Viele Unternehmer*innen fürchten sich vor dem Web. Ein notwendiges Übel sei es, weil ohne Website gehe es heute eben nicht. Aber vor allem sei das Internet ein Minenfeld, in dem lauter Gefahren lauern. Mehr Gefahren als Chancen. Allen voran die Bedrohung durch negative Kommentare und Bewertungen. medienleiter meint: Das kann auch eine Chance sein – wenn man richtig damit umgeht!
Vor einiger Zeit habe ich auf einer bekannten österreichischen Bewertungsplattform das Profil eines Arztes entdeckt, der sich im Bereich Sportmedizin einen Namen gemacht hat. Bei der Lektüre der Postings fiel mir auf, dass immer wieder der Vorwurf erhoben wurde, dass “normale“ Patienten unhöflich behandelt und mehr schlecht als recht untersucht wurden. (Es gilt die Unschuldsvermutung.) Nicht gerade eine Motivationsspritze, bei dem Arzt Patient zu werden. Die neueren Postings (in sehr kurzen Intervallen hintereinander veröffentlicht) waren hingegen allesamt Jubelmeldungen: toll wie sich dieser Arzt Zeit nimmt, toll seine Diagnosen, überhaupt alles super super super…
Ich vermutete gleich, dass hinter den Psalmen der Arzt selbst stecken könnte (Indizien: ähnliche Sprache, wiederkehrende Grammatikfehler etc.). Der Instinkt, negative Bewertungen durch positive gleichsam zu neutralisieren, ist nachvollziehbar, aber dennoch grundfalsch. Negatives bleibt im Gedächtnis meist besser hängen – dem menschlichen Sicherheitsbedürfnis sei dank: als potenzieller Patient will man für alle Eventualitäten/Gefahren gerüstet sein. Zudem erzählten die negative Meldungen konkrete Erlebnisse und Geschichten, während die Jubelprosa nur eine Aneinanderreihung von Adjektiven parat hielt. Hier zeigt sich die Macht von Storytelling gegenüber leeren Werbephrasen…. [Nicht weniger grundfalsch wäre die Hoffnung, die schlechten Urteile könnten angesichts einer Füllen an guten soweit nach hinten rutschen, dass sie niemandem mehr auffallen. Das zirkuläre Lesen pickt die bösen Perlen zielsicher heraus. Weil genau diese werden – von den meisten Menschen – ja insgeheim gesucht.)

## Arbeitsauftrag
**A)** Gib bitte aus dem Text über negative Bewertungen wortgetreu die Stelle wieder, die mit „Viele Unternehmer*innen fürchten“ anfängt und bis einschließlich „richtig damit umgeht!“ weitergeht.
**B)** Entscheide für jede Aussage, ob sie zum Text über negative Bewertungen passt. Antworte jeweils mit Ja oder Nein und zitiere wörtlich die Textstelle, die den Ausschlag gibt.
(i) Das Profil des Arztes stand auf einer österreichischen Bewertungsplattform.
(ii) Die neueren Postings wurden in großen zeitlichen Abständen veröffentlicht.
(iii) Die negativen Meldungen bestanden nur aus einer Reihe von Adjektiven.

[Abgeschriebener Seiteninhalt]
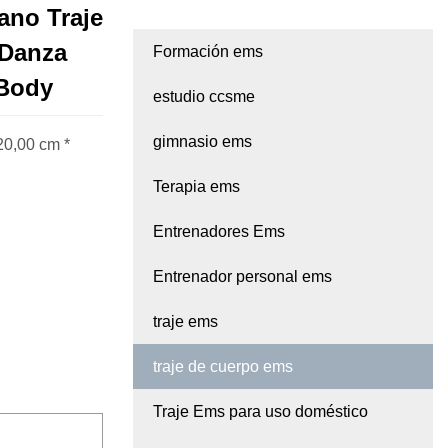
ano Traje
 Danza
Formación ems
 Body
estudio ccsme
gimnasio ems
20,00 cm *
Terapia ems
Entrenadores Ems
Entrenador personal ems
traje ems
traje de cuerpo ems
Traje Ems para uso doméstico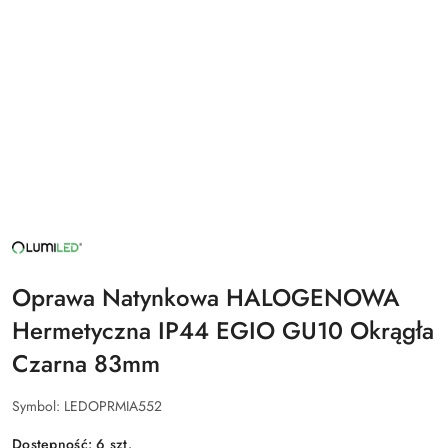
NAZWA
PRODUCENTA:
LUMILED
Oprawa Natynkowa HALOGENOWA
Hermetyczna IP44 EGIO GU10 Okrągła
Czarna 83mm
Symbol:
LEDOPRMIA552
Dostępność:
6
szt.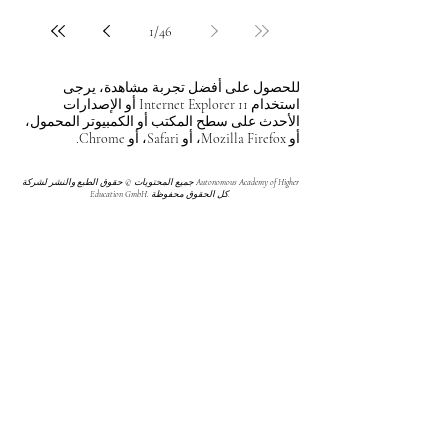
1
/
46
للحصول على أفضل تجربة مشاهدة، يرجى
استخدام Internet Explorer 11 أو الإصدارات
الأحدث على سطح المكتب أو الكمبيوتر المحمول،
أو Mozilla Firefox، أو Safari، أو Chrome.
جميع المحتويات © حقوق الطبع والنشر لشركة Autonomous Academy of Higher
Education GmbH. كل الحقوق محفوظة.
مستقبلك قد يبدأ من ضغطة واحدة.
اكتشف آلاف البرامج الدراسية المقدمة ضمن
مجموعة VBNN في 9 مدن دولية. اختر البرنامج
الذي يناسب أهدافك، لغتك، وطموحك المهني.
اكتشف جميع البرامج من
هنا:
https://executive.swissuniversity.com/
مجموعة VBNN للتعليم الذكي©
اسم مسجل لدى المعهد الفيدرالي السويسري
للملكية الفكرية برقم 845306 (تصنيف نيس: 9،
41، 42). شركة VBNN FZE LLC، إحدى شركات
مجموعة سمارت إديوكيشن. مرخصة في
الإمارات العربية المتحدة برقم
262425649888
.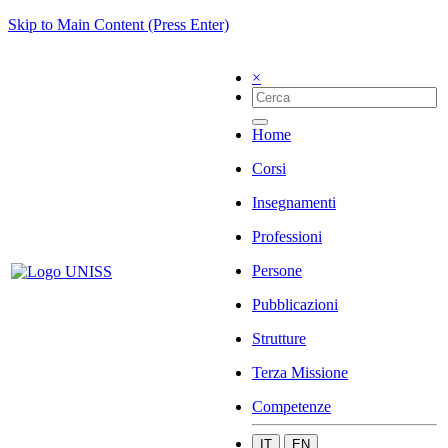
Skip to Main Content (Press Enter)
×
Home
Corsi
Insegnamenti
Professioni
Persone
Pubblicazioni
Strutture
Terza Missione
Competenze
IT
EN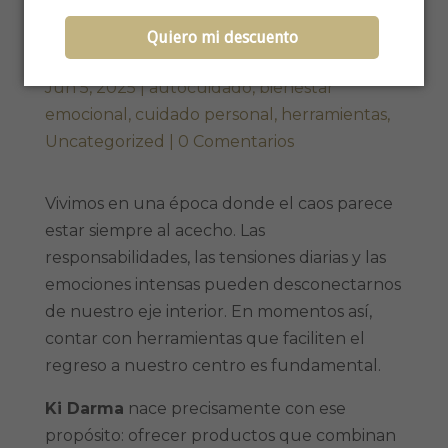
recuperar la calma y el
equilibrio
Quiero mi descuento
Jun 5, 2025
|
autocuidado
,
bienestar
emocional
,
cuidado personal
,
herramientas
,
Uncategorized
|
0 Comentarios
Vivimos en una época donde el caos parece
estar siempre al acecho. Las
responsabilidades, las tensiones diarias y las
emociones intensas pueden desconectarnos
de nuestro eje interior. En momentos así,
contar con herramientas que faciliten el
regreso a nuestro centro es fundamental.
Ki Darma
nace precisamente con ese
propósito: ofrecer productos que combinan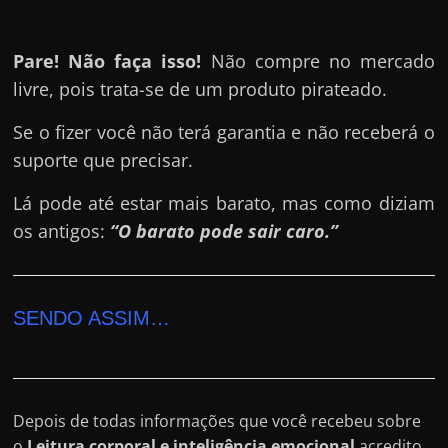
Pare! Não faça isso!
Não compre no mercado
livre, pois trata-se de um produto pirateado.
Se o fizer você não terá garantia e não receberá o
suporte que precisar.
Lá pode até estar mais barato, mas como diziam
os antigos:
“O barato pode sair caro.”
SENDO ASSIM…
Depois de todas informações que você recebeu sobre
o
Leitura corporal e inteligência emocional
acredito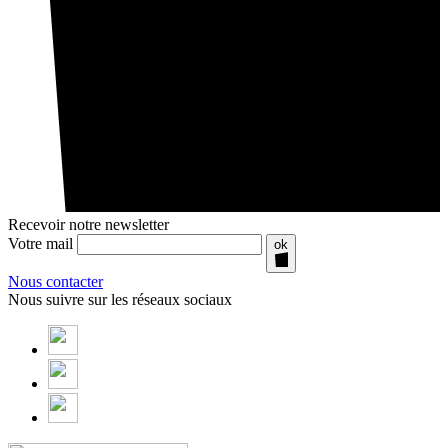
Recevoir notre newsletter
Votre mail
ok
Nous contacter
Nous suivre sur les réseaux sociaux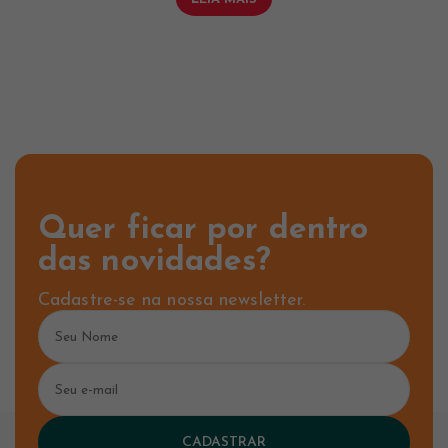
Quer ficar por dentro
das novidades?
Cadastre-se na nossa newsletter.
CADASTRAR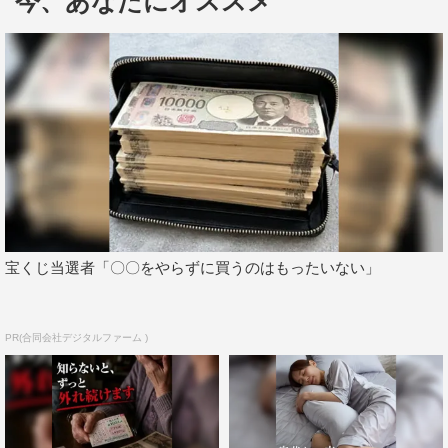
今、あなたにオススメ
主演キャスト陣には、尾野真千子、市原隼人、斎藤工、
優香、永瀬正敏、豊川悦司とそうそうたる顔触れがずら
り。さらに東京03の角田晃広、高橋メアリージュン、加藤
雅也、西村雅彦、要潤、新井浩文、水原希子、小池栄子、
三浦貴大、E-girlsの石井杏奈らが脇を固めている。
豪華版ブルーレイに付属する特典DVDには、メイキン
グ映像や舞台あいさつ映像などが収録される予定となって
いる。
宝くじ当選者「〇〇をやらずに買うのはもったいない」
「ブルーハーツが聴こえる」
2018年2月2日（金）発売
※DVDレンタル同日開始
PR(合同会社デジタルファーム )
ブルーレイ【特典DVD付き2枚組】
価格：￥5,800＋税
収録時間：本編159分＋特典映像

## Lösungen
**A)**
Viele Unternehmer*innen fürchten sich vor dem Web. Ein notwendiges Übel sei es, weil ohne Website gehe es heute eben nicht. Aber vor allem sei das Internet ein Minenfeld, in dem lauter Gefahren lauern. Mehr Gefahren als Chancen. Allen voran die Bedrohung durch negative Kommentare und Bewertungen. medienleiter meint: Das kann auch eine Chance sein – wenn man richtig damit umgeht!

**B)**
(i) Ja: „auf einer bekannten österreichischen Bewertungsplattform das Profil eines Arztes entdeckt“
(ii) Nein: „in sehr kurzen Intervallen hintereinander veröffentlicht“
(iii) Nein: „Zudem erzählten die negative Meldungen konkrete Erlebnisse und Geschichten, während die Jubelprosa nur eine Aneinanderreihung von Adjektiven parat hielt.“